» **Text for analysis**:

------------

Each step along the way my employer would ask me if I was ok and up to the challenge. I would always respond with yes, I’m good I’m taking good care of myself. With each new task that I was assigned I wanted desperately to show that I was up to it, that I could make it work, that I could excel. I wanted to prove to my family member that they were right to take a chance on me, that they should be proud of me, so I kept taking on tasks and challenges.
More and more every week. I was doing a great job. My employers told me every week that they were happy with my work and that they didn’t know how they’d function without me. Finally, that piece of me that thought that I was worth nothing was being fed with positive feedback. I was productive, worthwhile and really good at something.
But I’m not six-foot-tall and I’m certainly not bulletproof. Eventually, I was so miserable that I had to concede defeat. I went to my employers and told them not that I was becoming unwell and wanted to go back to study. I didn’t want to study, I just couldn’t tell them the real reason. How could I admit that I was failing, that I was once again falling into the pit of depression. I couldn’t see the look on my employers face when I said that I couldn’t cope.
Then the wheels completely fell off.
From that point on things were not the same. While initially I had said I would work one or two days a week, I got to the point that I couldn’t work at all. I couldn’t cope with even walking into the office. I had started having panic attacks again over the most inane things and went back to sitting on my couch and not ever leaving the house.
Driving would make me so uptight and anxious that I pictured running people off the road, and I wouldn’t let people merge in front of me. I became an anxious aggressive menace of a driver, wasn’t sleeping because of how anxious I was all the time. I couldn’t enjoy even the most pleasant of situations.
Whilst I now had no stress in my life, the damage had been done. I was afraid each night that I went to bed. Afraid that I wouldn’t be able to cope with new day, even if that day held nothing but a morning cup of coffee.

------------

» **Task 1**: In one to three sentences, explain why the narrator of the account of work and depression kept taking on more tasks and challenges.
» **Task 2**: Pick up the account of work and depression after its final sentence and continue it.
The entries that follow the text aren't needed for this work.

» **Data shown**:

------------

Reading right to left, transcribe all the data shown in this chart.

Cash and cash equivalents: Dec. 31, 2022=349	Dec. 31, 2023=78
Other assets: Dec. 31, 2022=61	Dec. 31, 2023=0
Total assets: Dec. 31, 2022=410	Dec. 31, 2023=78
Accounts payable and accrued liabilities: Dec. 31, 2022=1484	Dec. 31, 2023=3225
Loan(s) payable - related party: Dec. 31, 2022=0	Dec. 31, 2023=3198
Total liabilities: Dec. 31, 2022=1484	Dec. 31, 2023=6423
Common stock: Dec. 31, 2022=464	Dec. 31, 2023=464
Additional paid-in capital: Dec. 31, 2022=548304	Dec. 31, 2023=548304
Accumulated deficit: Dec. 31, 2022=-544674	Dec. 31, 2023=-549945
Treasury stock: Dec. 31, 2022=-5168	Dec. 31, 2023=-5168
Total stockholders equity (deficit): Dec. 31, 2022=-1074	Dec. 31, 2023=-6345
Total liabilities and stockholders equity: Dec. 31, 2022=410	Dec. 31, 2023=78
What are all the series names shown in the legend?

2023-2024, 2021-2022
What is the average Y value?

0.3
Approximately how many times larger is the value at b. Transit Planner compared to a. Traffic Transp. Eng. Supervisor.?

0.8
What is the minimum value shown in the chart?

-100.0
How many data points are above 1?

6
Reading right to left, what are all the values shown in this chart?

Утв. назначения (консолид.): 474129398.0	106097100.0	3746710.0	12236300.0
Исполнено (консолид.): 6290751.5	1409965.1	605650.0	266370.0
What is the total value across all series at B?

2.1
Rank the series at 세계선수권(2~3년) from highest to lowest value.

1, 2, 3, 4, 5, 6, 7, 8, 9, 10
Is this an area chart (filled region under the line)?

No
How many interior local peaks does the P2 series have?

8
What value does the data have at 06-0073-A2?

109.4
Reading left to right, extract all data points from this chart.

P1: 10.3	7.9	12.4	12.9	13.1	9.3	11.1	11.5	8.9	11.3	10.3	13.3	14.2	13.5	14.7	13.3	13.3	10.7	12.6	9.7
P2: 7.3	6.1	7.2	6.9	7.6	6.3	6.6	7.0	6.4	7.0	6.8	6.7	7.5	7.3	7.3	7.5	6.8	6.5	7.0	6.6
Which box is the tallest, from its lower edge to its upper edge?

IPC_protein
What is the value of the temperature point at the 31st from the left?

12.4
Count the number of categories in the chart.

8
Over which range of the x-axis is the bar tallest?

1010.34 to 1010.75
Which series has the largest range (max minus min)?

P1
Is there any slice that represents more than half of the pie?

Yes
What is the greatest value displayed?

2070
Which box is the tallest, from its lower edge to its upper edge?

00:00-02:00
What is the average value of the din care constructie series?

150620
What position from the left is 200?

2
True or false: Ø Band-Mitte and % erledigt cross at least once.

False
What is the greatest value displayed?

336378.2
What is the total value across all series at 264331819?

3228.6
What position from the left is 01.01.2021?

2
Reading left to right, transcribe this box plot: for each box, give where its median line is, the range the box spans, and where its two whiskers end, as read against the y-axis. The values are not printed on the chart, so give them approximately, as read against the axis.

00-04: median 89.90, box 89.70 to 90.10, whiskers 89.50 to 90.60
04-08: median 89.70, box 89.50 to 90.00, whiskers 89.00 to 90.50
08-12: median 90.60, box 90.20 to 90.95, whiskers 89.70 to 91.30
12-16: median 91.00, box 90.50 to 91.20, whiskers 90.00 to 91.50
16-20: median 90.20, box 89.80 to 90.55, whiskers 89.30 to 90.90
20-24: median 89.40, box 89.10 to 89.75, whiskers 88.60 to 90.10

------------

» **Result 1**: With each new task, the narrator desperately wanted to show that they were up to it and could make it work and excel. They also wanted to prove to their family member that taking a chance on them had been right and that the family member should be proud of them.

» **Result 2**:
Over the next few months I did all the right things to stay well. I practised good thinking, I took my medication, I walked every day, but I continued to decline. Eventually I had to admit to myself and those close to me that I wasn’t okay. I had to put my hand up and say those dreaded words. I had to admit defeat. It was then that I was admitted to a psychiatric hospital for the first time. I was the lowest I have ever been. Why, because I tried to pretend that I didn’t have a mental illness. I tried to pretend that I could handle any amount of pressure that was put on me. I lost sight of the fact that I have a mental illness and will always have to manage my life accordingly.
You see I truly and entirely believe that life exists after diagnosis. You can be productive and fulfilled and excited, and you can do all those things in a healthy way. You can handle stress and do great things. You can achieve anything you like, but if you have a mental illness, you must always be aware of your health. You must manage your stress and structure your life to fit your illness. You can’t take on too much, you need balance. If something in your life takes a lot out of you (perhaps in a good way) then you must balance this by decreasing something. You cannot do it all.
Pretending you don’t have to careful and manage your stress leads you down a path that’s not very well lit. Pretending you don’t have to look after yourself leads you to dark place once more. A wise person would look at their life and measure just exactly how much they can take on and adjust their sails accordingly. For I feel as someone with bipolar, you can accomplish any goal you choose, if you find your healthy balance and manage your illness accordingly. Bipolar is not life limiting. It merely makes you take a more creative, more careful route to where it is you want to go.